Con una sciarpa al collo per proteggersi dalla brezza pungente della serata foggiana, Ferry si è presentato sul palco alle 21:30 spaccate, aprendo le danze con “The Main Thing”, da “Avalon”, l’album commercialmente più fortunato dei Roxy. Seguita a ruota da “Slave To Love” e “Don’t Stop The Dance”, due dei principali successi della sua discografia solista di metà anni 80. Salto indietro di più di 40 anni con “Ladytron”, dall’album di debutto dei Roxy. La scaletta intreccia pezzi solisti a quelli della band esattamente come nel corso della sua carriera, almeno fino a un certo punto, Ferry ha portato avanti in parallelo le due strade. Ecco così “Tokyo Joe”, dal suo album “In Your Mind” del 1977 e “Oh Yeah”, una delle più note del gruppo, da “Flesh+Blood” (1980).
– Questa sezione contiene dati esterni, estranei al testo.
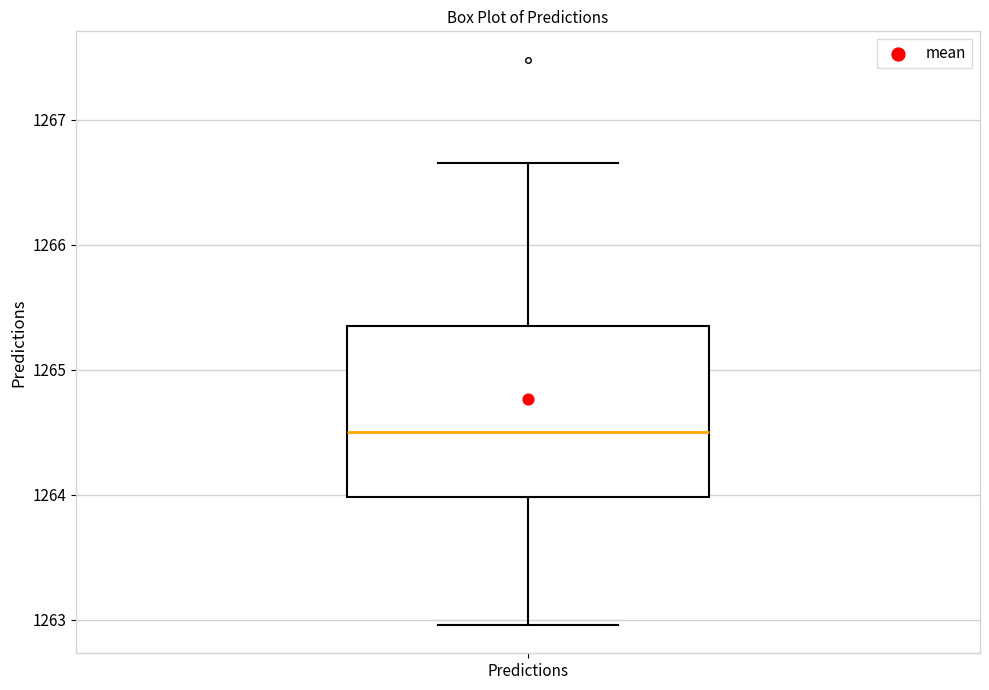

Where is the lower edge of the box for Predictions on the y-axis? The values are not printed on the chart, so give them approximately, as read against the axis.

1264.0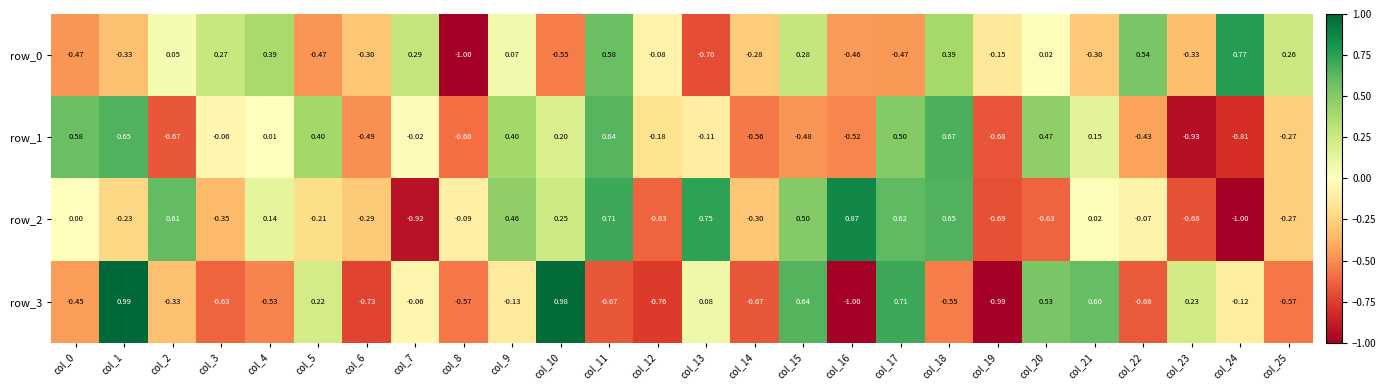

Is the value of row_2 at col_17 greater than the value of row_1 at col_24?

Yes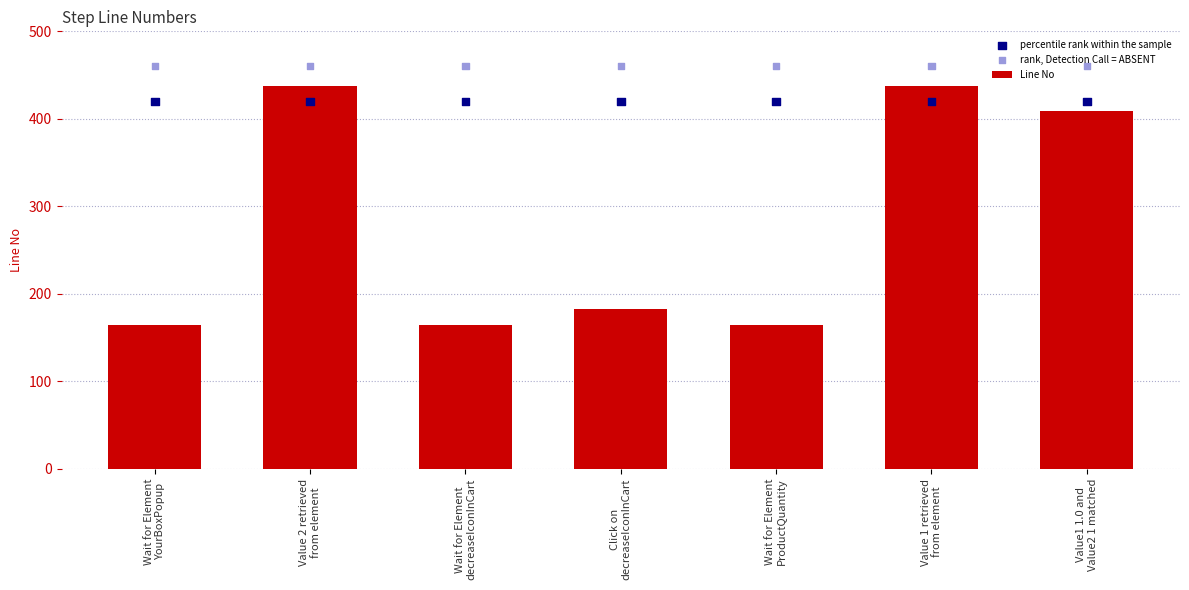

Which series contains the highest Y value?

rank, Detection Call = ABSENT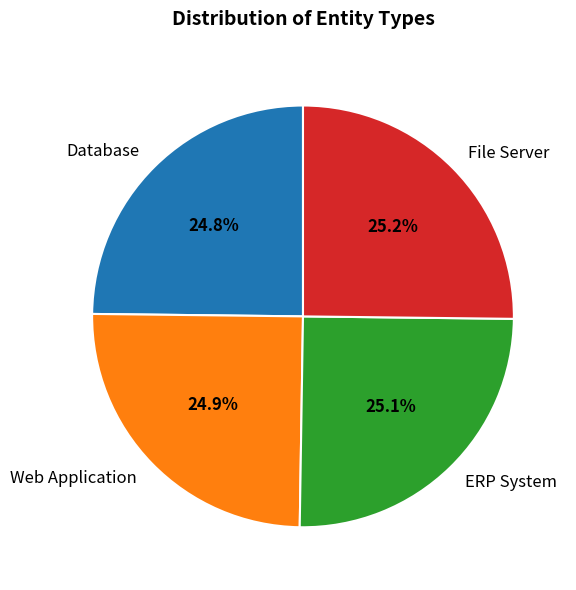

What is the ratio of the value at ERP System to the value at Web Application?

1.0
Ferry si alterna tra piano e fronte del palco, mentre la band mette in mostra tutta la sua qualità con gli assoli di Chris Spedding alla chitarra e una sezione ritmica composta da Luke Bullem e Jerry Mehaan, potente e che non perde un battito. Senza contare Marina Moore, determinante alla viola e violino. Gli anni sulla voce di Ferry si fanno un po’ sentire ma lui sopperisce con classe ed esperienza cavandosela egregiamente eccezion fatta per “More Than This”, dove la parte in falsetto lo mette a dura prova. Tra i momenti più coinvolgenti del concerto un’intesa “Don’t Think Twice”, cover di un brano di Bob Dylan con Ferry accompagnato solo dalla sua armonica e dal tastierista Richard Cardwell, e una strepitosa “Editions of You”. Chiusura perfetta con la struggente “Jealous Guy” di John Lennon seguita dalla festa sulle note di “Let’s Stick Together”.